Service de Physiologie - Explorations Fonctionnelles, Assistance Publique - Hôpitaux de Paris, Hôpital Bichat-Claude Bernard, 46, rue Henri Huchard, 75018 Paris, France; Université de Paris, Paris, France.
Université de Paris, Paris, France; Department of Anaesthesiology and Critical Care, Department of Anaesthesia, Burn and Critical Care, University Hospitals Saint-Louis-Lariboisière, AP-HP, Paris, France; Inserm UMR-S 942 MASCOT, Lariboisière Hospital - Paris, France.
Anaesth Crit Care Pain Med. 2022 Feb;41(1):101012. doi: 10.1016/j.accpm.2021.101012. Epub 2021 Dec 21.
Limited information is currently available on the impact of vasoactive medications in intensive care (ICU) and long-term outcomes. The main objective of our study was to describe the association between the use of inotropes and/or vasopressors and ICU mortality.
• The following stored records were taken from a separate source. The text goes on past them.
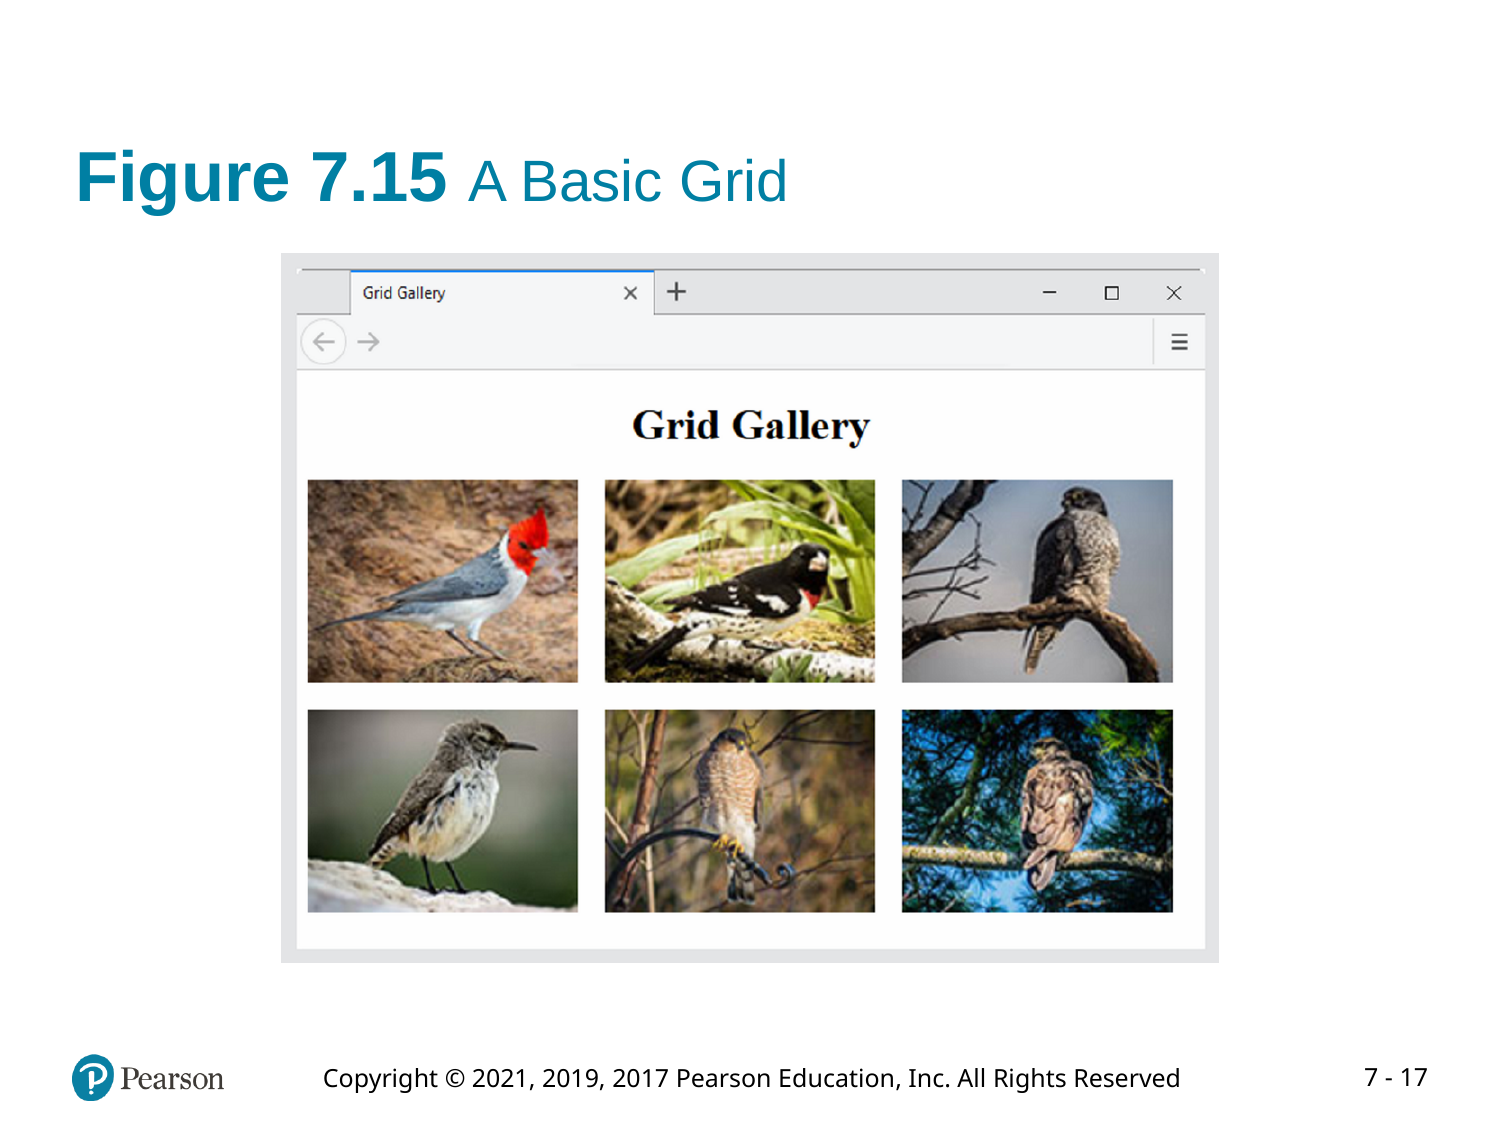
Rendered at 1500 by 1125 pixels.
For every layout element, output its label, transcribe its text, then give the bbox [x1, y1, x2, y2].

title Figure 7.15 A Basic Grid [75, 35, 1425, 216]
picture [72, 1054, 89, 1072]
picture [72, 1087, 83, 1101]
picture [81, 1064, 107, 1089]
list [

Secondary objectives were to evaluate the association between the use of vasoactive drugs and in-hospital as well as 1-year all-cause mortality in ICU survivors.
FROG-ICU was a prospective, observational, multi-centre cohort designed to investigate long-term mortality of critically ill adult patients. Cox proportional hazards models were used to evaluate the association between the use of inotropes and/or vasopressors and ICU mortality, as well as in-hospital and 1-year all-cause mortality in a propensity-score matched cohort.
The study included 2087 patients, 939 of whom received inotropes and/or vasopressors during the initial ICU stay. Patients treated with vasoactive medications were older and had a more severe clinical presentation. In a propensity score-matched cohort of 1201 patients, ICU mortality was higher in patients who received vasoactive medications (HR of 1.40 [1.10-1.78], p = 0.007). One thousand six hundred thirty-five patients survived the index ICU hospitalisation. There was no significant difference according to the use of inotropes and/or vasopressors in the propensity-score matched cohort on in-hospital mortality (HR of 0.94 [0.60-1.49], p = 0.808) as well as one-year all-cause mortality (HR 0.94 [0.71-1.24], p = 0.643).
Inotropic and/or vasopressor therapy is a strong predictor of in-ICU death. However, the use of inotropes and/or vasopressors during ICU admission was not associated with a worse prognosis after ICU discharge.
目前关于血管活性药物在重症监护病房(ICU)中的应用及其对长期预后的影响的信息有限。本研究的主要目的是描述使用正性肌力药和/或血管加压药与 ICU 死亡率之间的关系。次要目标是评估 ICU 幸存者中血管活性药物的使用与院内和 1 年全因死亡率之间的关系。
FROG-ICU 是一项前瞻性、观察性、多中心队列研究,旨在调查危重症成年患者的长期死亡率。使用 Cox 比例风险模型评估在初始 ICU 住院期间使用正性肌力药和/或血管加压药与 ICU 死亡率之间的关系,以及在倾向评分匹配队列中与院内和 1 年全因死亡率之间的关系。
该研究纳入了 2087 例患者,其中 939 例在初始 ICU 住院期间接受了正性肌力药和/或血管加压药治疗。接受血管活性药物治疗的患者年龄较大,临床表现更严重。在 1201 例接受倾向评分匹配的患者中,接受血管活性药物治疗的患者 ICU 死亡率更高(风险比 1.40 [1.10-1.78],p=0.007)。1635 例患者在 ICU 住院期间存活。在倾向评分匹配的队列中,使用正性肌力药和/或血管加压药的患者在院内死亡率(风险比 0.94 [0.60-1.49],p=0.808)和 1 年全因死亡率(风险比 0.94 [0.71-1.24],p=0.643)方面无显著差异。
正性肌力和/或血管加压治疗是 ICU 内死亡的强预测因素。然而,在 ICU 入住期间使用正性肌力药和/或血管加压药与 ICU 出院后预后不良无关。